[Your assignment]
Convert the text of the records below into a JSON list of strings, one string per line, leaving out blank lines and the pictures.

[Data listing]
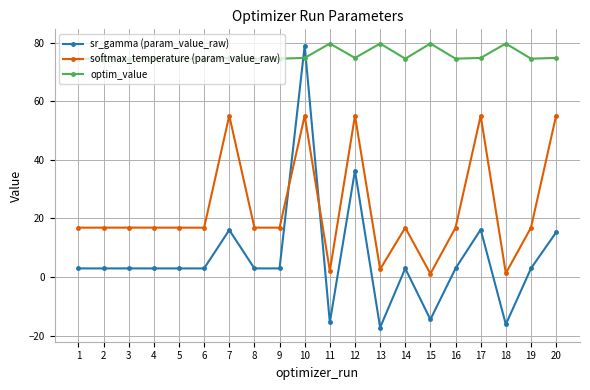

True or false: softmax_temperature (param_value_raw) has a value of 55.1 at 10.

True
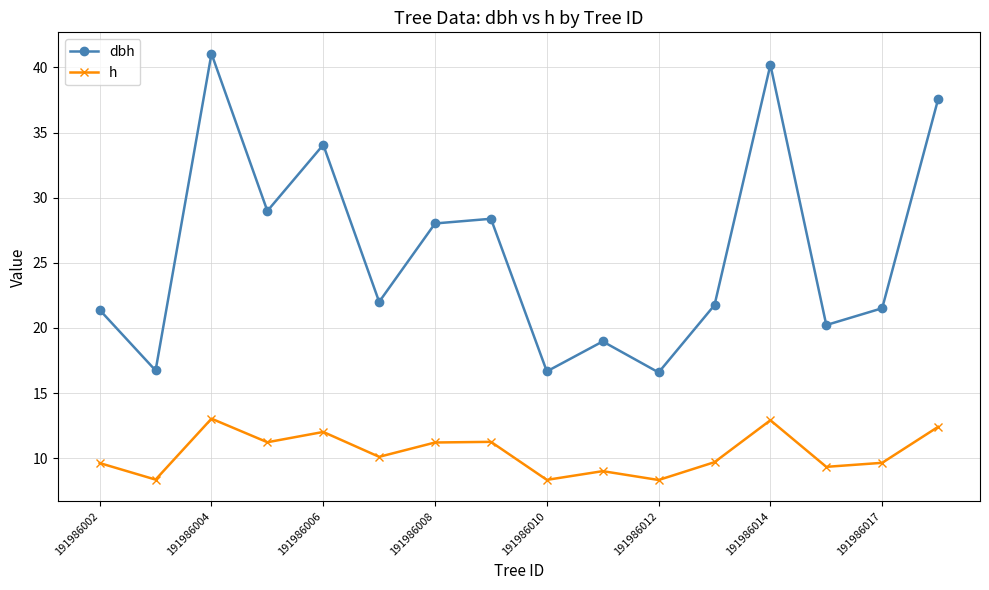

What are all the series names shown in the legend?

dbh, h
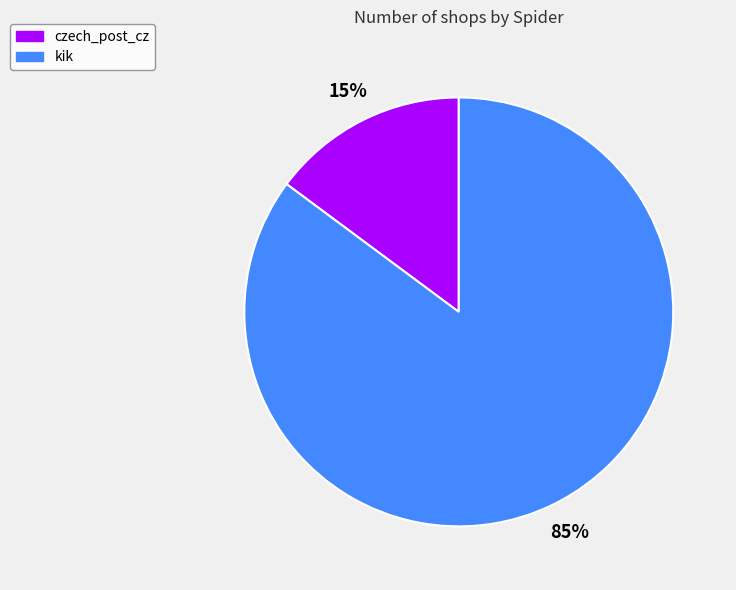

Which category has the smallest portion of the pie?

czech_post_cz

[Finished exercise]
[
  "True or false: softmax_temperature (param_value_raw) has a value of 55.1 at 10.",
  "True",
  "What are all the series names shown in the legend?",
  "dbh, h",
  "Which category has the smallest portion of the pie?",
  "czech_post_cz"
]